Saturday, December 7, 2013
SKOWHEGAN -- "I have never been able to die," Brent Tweedie said, wearing a red hat as he stood beneath falling snow outside the new homeless shelter on McClellan Street on Saturday
HOME: Brent Tweedie, 47, shows his bed at the Trinity Men's Homeless Shelter in Skowhegan Saturday morning. Tweedie has been a resident since July 2011.
Staff photo by Michael G. Seamans
OPEN: Ron Spaulding, left, and Rev. Richard Perry, right, clap after a ribbon cutting ceremony to officially open the Trinity Men's Homeless Shelter at the Trinity Evangelical Free Church in Skowhegan Saturday morning.
Staff photo by Michael G. Seamans
People walked by him to enter the Skowhegan Miracle Homeless Shelter to commemorate its official opening day.

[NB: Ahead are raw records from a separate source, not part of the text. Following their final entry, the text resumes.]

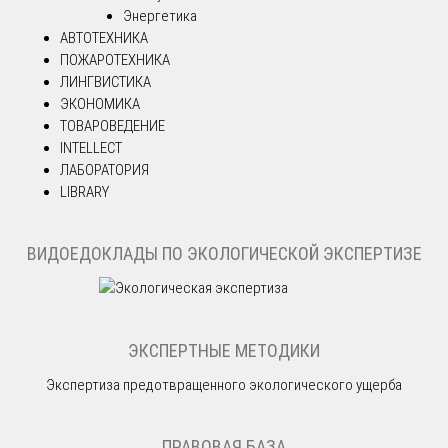
Энергетика
АВТОТЕХНИКА
ПОЖАРОТЕХНИКА
ЛИНГВИСТИКА
ЭКОНОМИКА
ТОВАРОВЕДЕНИЕ
INTELLECT
ЛАБОРАТОРИЯ
LIBRARY
ВИДОЕДОКЛАДЫ ПО ЭКОЛОГИЧЕСКОЙ ЭКСПЕРТИЗЕ
ЭКСПЕРТНЫЕ МЕТОДИКИ
Экспертиза предотвращенного экологического ущерба
ПРАВОВАЯ БАЗА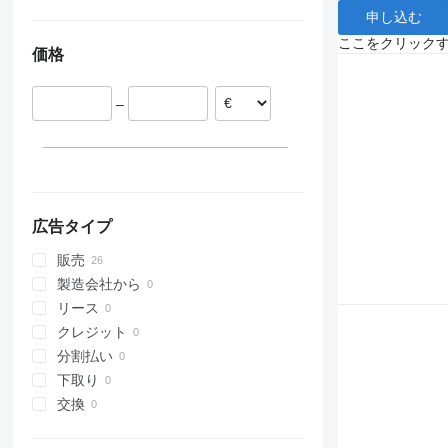
申し込む
ここをクリック
価格
–
広告タイプ
販売
製造会社から
リース
クレジット
分割払い
下取り
交換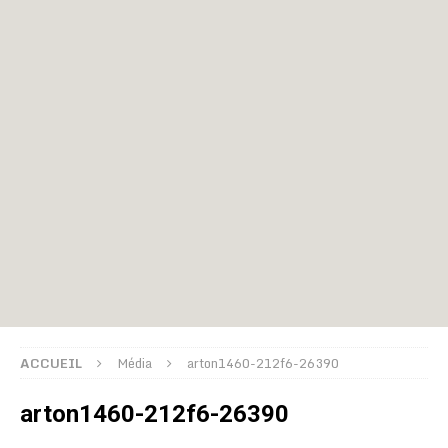
ACCUEIL
Média
arton1460-212f6-26390
arton1460-212f6-26390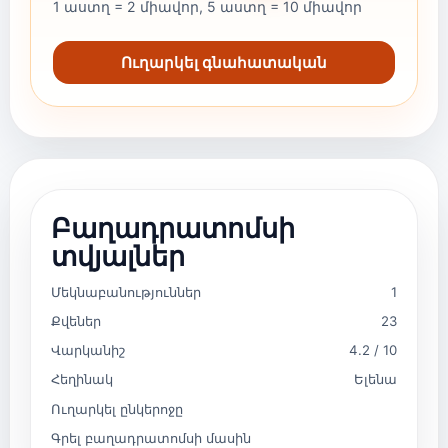
1 աստղ = 2 միավոր, 5 աստղ = 10 միավոր
Ուղարկել գնահատական
Բաղադրատոմսի
տվյալներ
Մեկնաբանություններ
1
Քվեներ
23
Վարկանիշ
4.2 / 10
Հեղինակ
Ելենա
Ուղարկել ընկերոջը
Գրել բաղադրատոմսի մասին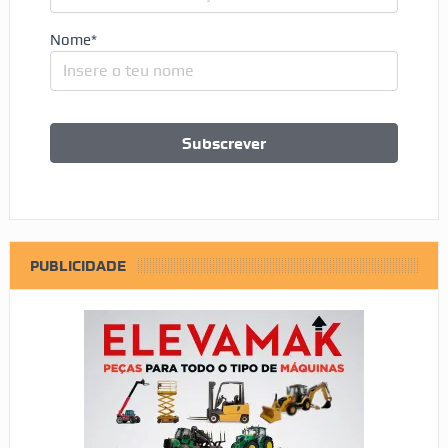
Nome*
PUBLICIDADE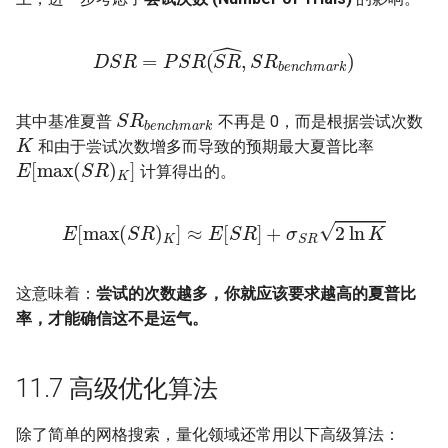
D
S
R
=
P
S
R
(
S
R
r
k
^
)
,
S
R
b
e
n
c
h
m
a
S
R
b
e
n
c
h
m
a
r
k
其中基准夏普
不再是 0，而是根据尝试次数
K
和由于尝试次数增多而导致的预期最大夏普比率
E
[
max
(
S
R
)
K
]
计算得出的。
E
[
max
(
S
R
)
K
]
≈
E
[
S
R
]
+
σ
S
R
2
ln
K
这意味着：
尝试的次数越多，你就应该要求越高的夏普比
率，才能确信这不是运气。
11.7 高级优化算法
除了简单的网格搜索，量化领域还常用以下高级算法：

For 47-year-old Tweedie, though, Saturday marked just one in a long line of celebrations of what he described as his new life.
As one of 43 current residents at the shelter, he is surviving depression. After pulling himself back from committing suicide several times, he said he thought: "Maybe God's not ready to take me home yet."
So he found a different home, he said. The men's homeless shelter at Trinity Evangelical Free Church on McClellan Street is filled with men of all ages and backgrounds. Some come directly from jail. Others have earned college degrees and served in the military. Some suffer from mental health problems and addictions.
They all have one thing in common: They have nowhere else to go.
"This place saved my life," Tweedie said.
The grand opening and ribbon cutting on Saturday signaled a culmination of more than three years of work by hundreds of volunteers from Maine and around the country. The two-story shelter, capable of housing 60 men, was built with $130,000 in private donations.
The sum does not include the hundreds of thousands of dollars of in-kind labor and donated materials. It receives no local, state or federal funding.
In addition to a commercial kitchen, dining area, laundry room and living space, Dr. Don Dubois offers a free health clinic for residents and the public every Friday. Residents receive three meals each day.
"I'm about as excited as you can be," said Pastor Richard Berry, who inadvertently started the endeavor several years ago when he let one homeless man sleep on his church's couch. The effort later expanded to the New Hope Shelter in Solon, which is for women and children.
Events on Saturday started with prayers, speakers and a song in the sanctuary. Robert Post, 51, who has lived at the shelter since April, sat in the back of the room, which was filled with about 100 people.
After his father died and his mother moved into a nursing home, the state acquired her house and left Post with no place to live, he said. Without a job, he came to the shelter.
"I'm here solely due to economic reasons," he said.
Bill Oakes, the staff supervisor, said economics appear to be the main reason why people end up at shelters. Standing in a room that serves as both his bedroom and his office, he said, "Homelessness is purely an economic issue. It's not about a moral failure."
Those like Oakes receive room and board in exchange for their work, said Norton Webber, treasurer of the shelter. Annual operating expenses are around $30,000 to $50,000 because there are no paid staff members.
The shelter takes in many people with developmental disabilities or diagnoses having to do with mental health and substance abuse, Oakes said, adding, "They have a more difficult time dealing in society, so they get thrown out first."
In order to prevent homelessness, "you have to change America's attitude toward money," he said. "It amazes me, the people that don't have it to give, they're giving here."
The men are welcomed to the shelter 24 hours per day, seven days per week, Oakes said. Residents have to follow set rules -- such as doing chores and attending prayer and Bible groups -- but they may stay as long as they wish. Six different caseworker agencies help integrate the men back into society.